SUPPLIED DATA:
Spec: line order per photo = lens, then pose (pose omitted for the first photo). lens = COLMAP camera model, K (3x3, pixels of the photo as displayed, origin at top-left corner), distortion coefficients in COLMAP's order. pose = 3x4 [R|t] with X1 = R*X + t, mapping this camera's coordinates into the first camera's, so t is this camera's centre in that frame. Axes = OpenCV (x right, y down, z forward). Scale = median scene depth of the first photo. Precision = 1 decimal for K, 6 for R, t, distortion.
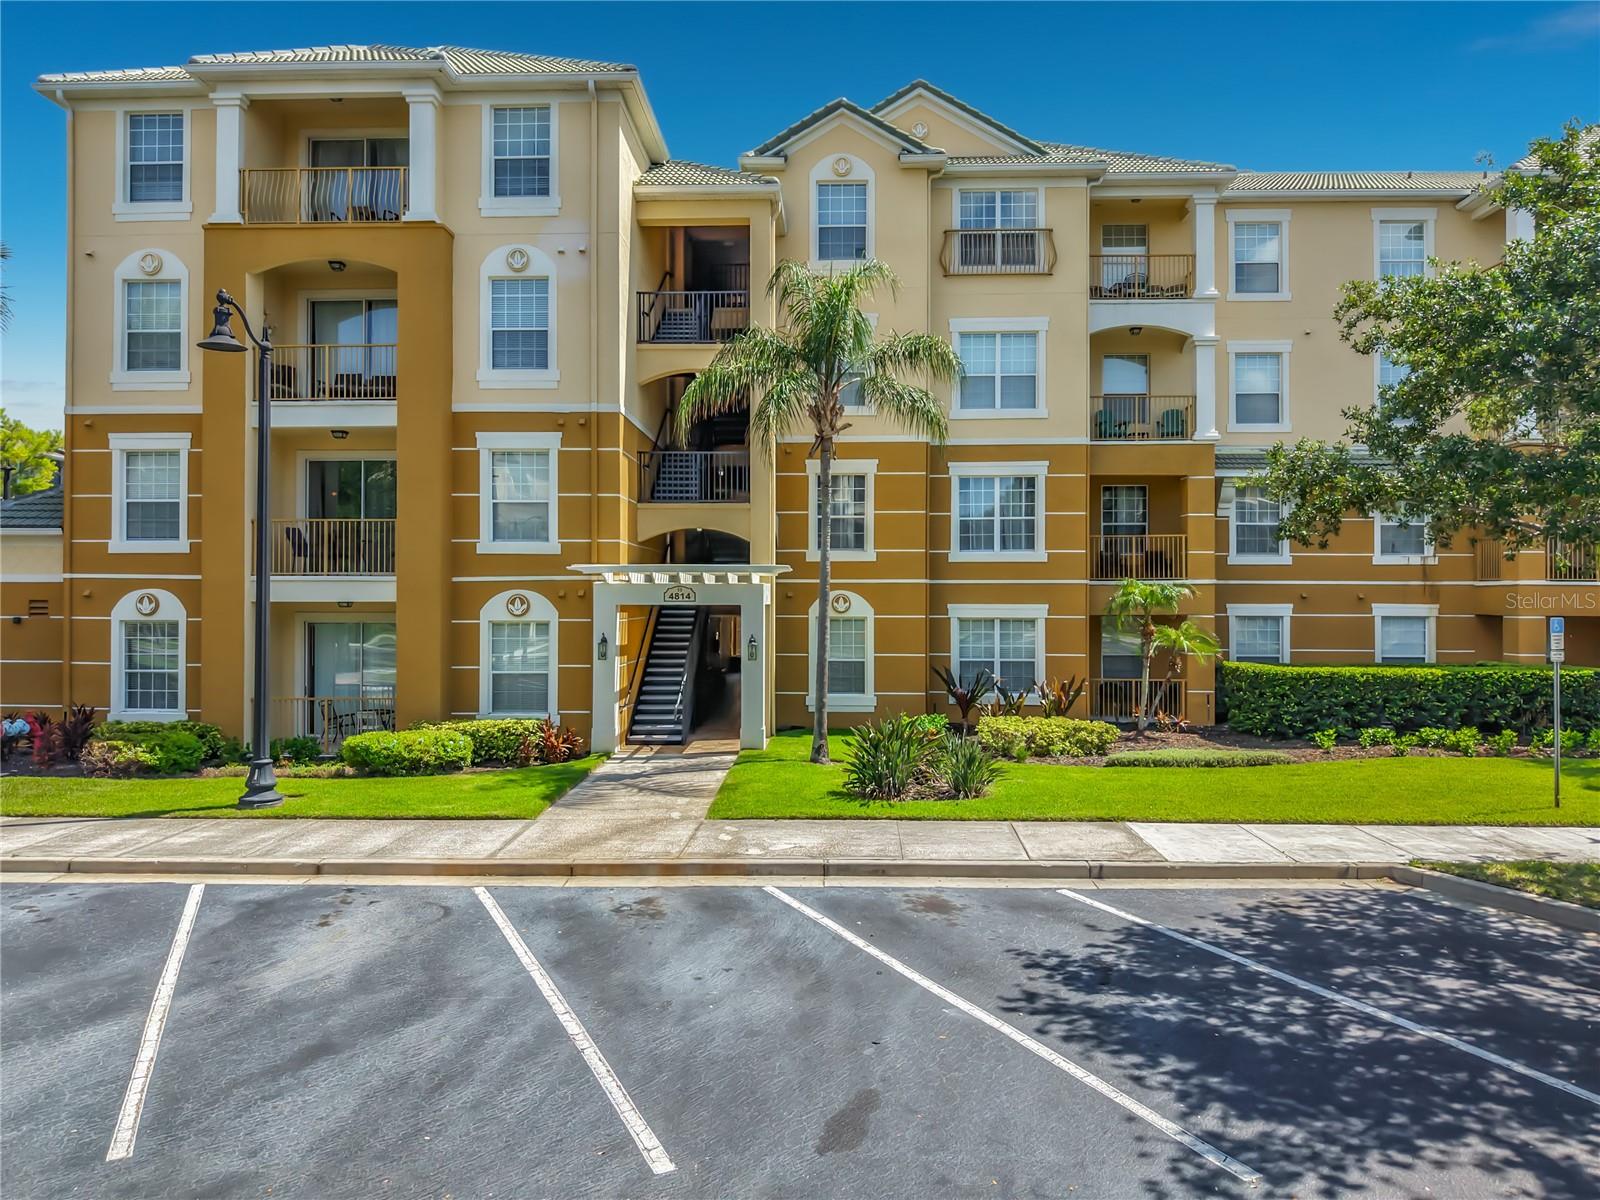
lens RADIAL K [[1105.5, 0, 800.0], [0, 1105.5, 600.0], [0, 0, 1]] dist [0.030973, -0.036400]
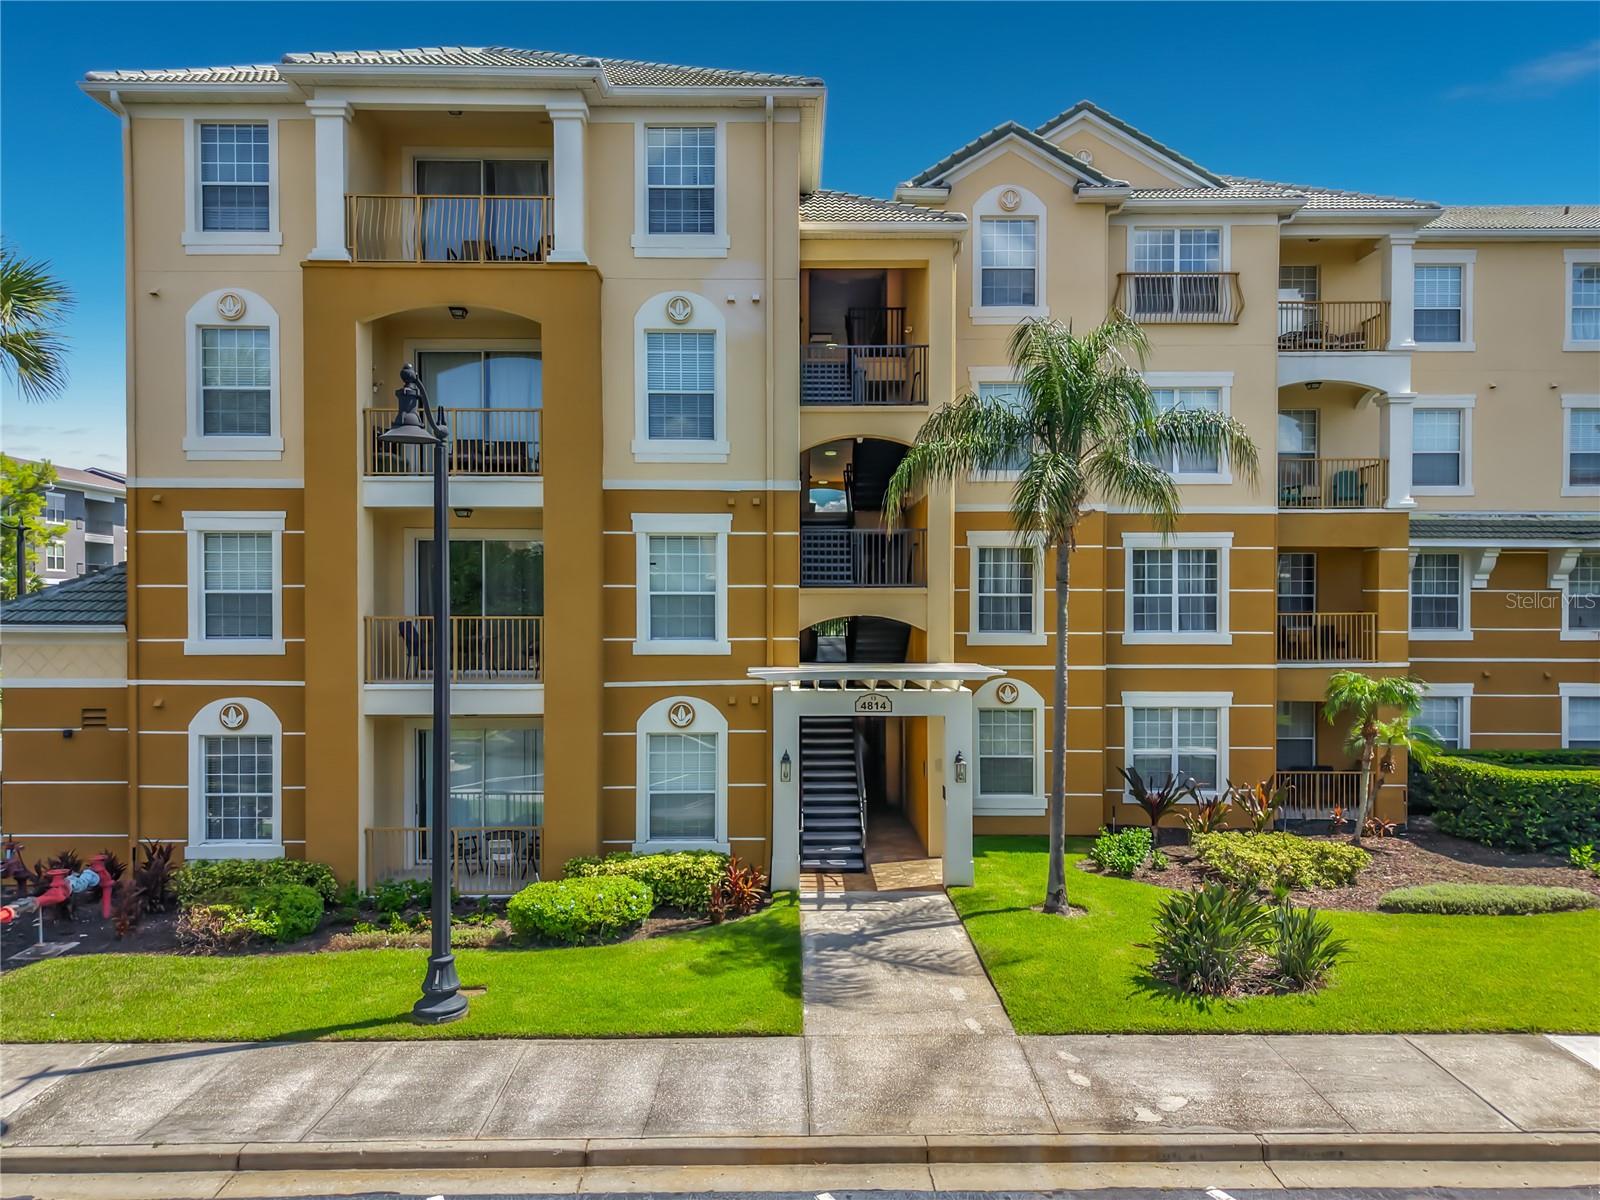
lens RADIAL K [[1066.0, 0, 800.9], [0, 1066.0, 624.8], [0, 0, 1]] dist [0.064413, -0.056466]
pose [[0.998955, -0.001936, 0.045670, -0.195546], [0.001145, 0.999849, 0.017354, -0.077805], [-0.045697, -0.017283, 0.998806, 0.167924]]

INSTRUCTIONS FOR THE TASK: Reproduce all the data with every "photo" renamed to "image" and nothing else altered, leaving out the pictures.

EXERCISE RESPONSE:
Spec: line order per image = lens, then pose (pose omitted for the first image). lens = COLMAP camera model, K (3x3, pixels of the image as displayed, origin at top-left corner), distortion coefficients in COLMAP's order. pose = 3x4 [R|t] with X1 = R*X + t, mapping this camera's coordinates into the first camera's, so t is this camera's centre in that frame. Axes = OpenCV (x right, y down, z forward). Scale = median scene depth of the first image. Precision = 1 decimal for K, 6 for R, t, distortion.
lens RADIAL K [[1105.5, 0, 800.0], [0, 1105.5, 600.0], [0, 0, 1]] dist [0.030973, -0.036400]
lens RADIAL K [[1066.0, 0, 800.9], [0, 1066.0, 624.8], [0, 0, 1]] dist [0.064413, -0.056466]
pose [[0.998955, -0.001936, 0.045670, -0.195546], [0.001145, 0.999849, 0.017354, -0.077805], [-0.045697, -0.017283, 0.998806, 0.167924]]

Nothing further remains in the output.